=== Passage for review ===
::::::::::

The comfort of familiar contexts becomes less familiar, eliciting an
element of surprise and allowing the teacher/researcher to act in new
ways. It was my intention to move towards new embodied meanings of how
children experience the world in order to alter my teaching practice and
also to inform and encourage change in the pre-service teachers with
whom I work.
Colin Lankshear (1997) reminds us that while change is occurring
all around us, and at many levels, many areas of education fail to
change at all. 'It's business as usual' (p. 1). Almost
fifty years ago, Dewey forewarned educators about fixed metaphors of
teaching and asked them to break through the crust of conventionalised
consciousness and return to common sense thinking, as they can be easily
'lulled into an intellectual apathy ...' (p. 183). Arendt
(1958), Bauer and Varnice (1992) and Greene (1995), among others, have
also warned of the dangers inherent in adhering to fixed metaphors of
teaching.
There have been many forces taking up the struggle to enact
productive change. For instance, some researchers (Denzin, 1997;
Josselson, 1996; Richardson, 1997, 2000) are attempting to readdress
pedagogical issues and alter the moral and emotional aspects of their
work by using a reflexive approach. Further, a number of educators and
theorists (Damasio, 1999; Arnold, 2000) are examining and applying
empathic moral education employing reflexive means.

::::::::::

=== Data ===
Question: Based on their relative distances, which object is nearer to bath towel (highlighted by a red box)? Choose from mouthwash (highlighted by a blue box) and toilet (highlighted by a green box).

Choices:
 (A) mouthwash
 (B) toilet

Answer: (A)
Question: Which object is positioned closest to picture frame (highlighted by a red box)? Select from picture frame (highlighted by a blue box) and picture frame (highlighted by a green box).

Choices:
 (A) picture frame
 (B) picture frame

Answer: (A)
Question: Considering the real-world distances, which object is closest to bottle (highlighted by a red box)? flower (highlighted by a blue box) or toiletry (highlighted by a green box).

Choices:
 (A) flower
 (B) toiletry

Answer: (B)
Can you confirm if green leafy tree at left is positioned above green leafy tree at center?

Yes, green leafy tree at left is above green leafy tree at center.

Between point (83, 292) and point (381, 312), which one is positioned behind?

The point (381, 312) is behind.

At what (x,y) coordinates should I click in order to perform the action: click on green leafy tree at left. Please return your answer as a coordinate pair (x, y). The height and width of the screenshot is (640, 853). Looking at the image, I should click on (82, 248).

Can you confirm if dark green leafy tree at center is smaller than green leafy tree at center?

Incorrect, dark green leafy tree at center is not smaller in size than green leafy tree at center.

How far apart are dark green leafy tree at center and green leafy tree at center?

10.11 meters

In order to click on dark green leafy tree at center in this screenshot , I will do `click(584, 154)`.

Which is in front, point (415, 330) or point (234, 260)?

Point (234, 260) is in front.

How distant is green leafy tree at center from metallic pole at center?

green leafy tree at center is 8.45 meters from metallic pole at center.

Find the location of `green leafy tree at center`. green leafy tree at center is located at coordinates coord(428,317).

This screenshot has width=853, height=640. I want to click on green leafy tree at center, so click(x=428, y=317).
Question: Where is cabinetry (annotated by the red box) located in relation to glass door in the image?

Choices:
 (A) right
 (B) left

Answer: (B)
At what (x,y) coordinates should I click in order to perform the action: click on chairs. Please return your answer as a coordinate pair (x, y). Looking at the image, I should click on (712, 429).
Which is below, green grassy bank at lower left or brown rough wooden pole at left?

::::::::::

=== Problems to work on ===
a – In the passage on change in education, why did Dewey ask educators to break through the crust of conventionalised consciousness and return to common sense thinking? Answer in one to three sentences.
b – Quote the records, starting with the line that contains "Incorrect, dark green" and going on through the end of the records.
The text and the records come from separate, unrelated sources.

=== Answer section ===
a – Dewey asked this because educators can easily be "lulled into an intellectual apathy." He was warning them against fixed metaphors of teaching.

b –
Incorrect, dark green leafy tree at center is not smaller in size than green leafy tree at center.

How far apart are dark green leafy tree at center and green leafy tree at center?

10.11 meters

In order to click on dark green leafy tree at center in this screenshot , I will do `click(584, 154)`.

Which is in front, point (415, 330) or point (234, 260)?

Point (234, 260) is in front.

How distant is green leafy tree at center from metallic pole at center?

green leafy tree at center is 8.45 meters from metallic pole at center.

Find the location of `green leafy tree at center`. green leafy tree at center is located at coordinates coord(428,317).

This screenshot has width=853, height=640. I want to click on green leafy tree at center, so click(x=428, y=317).
Question: Where is cabinetry (annotated by the red box) located in relation to glass door in the image?

Choices:
 (A) right
 (B) left

Answer: (B)
At what (x,y) coordinates should I click in order to perform the action: click on chairs. Please return your answer as a coordinate pair (x, y). Looking at the image, I should click on (712, 429).
Which is below, green grassy bank at lower left or brown rough wooden pole at left?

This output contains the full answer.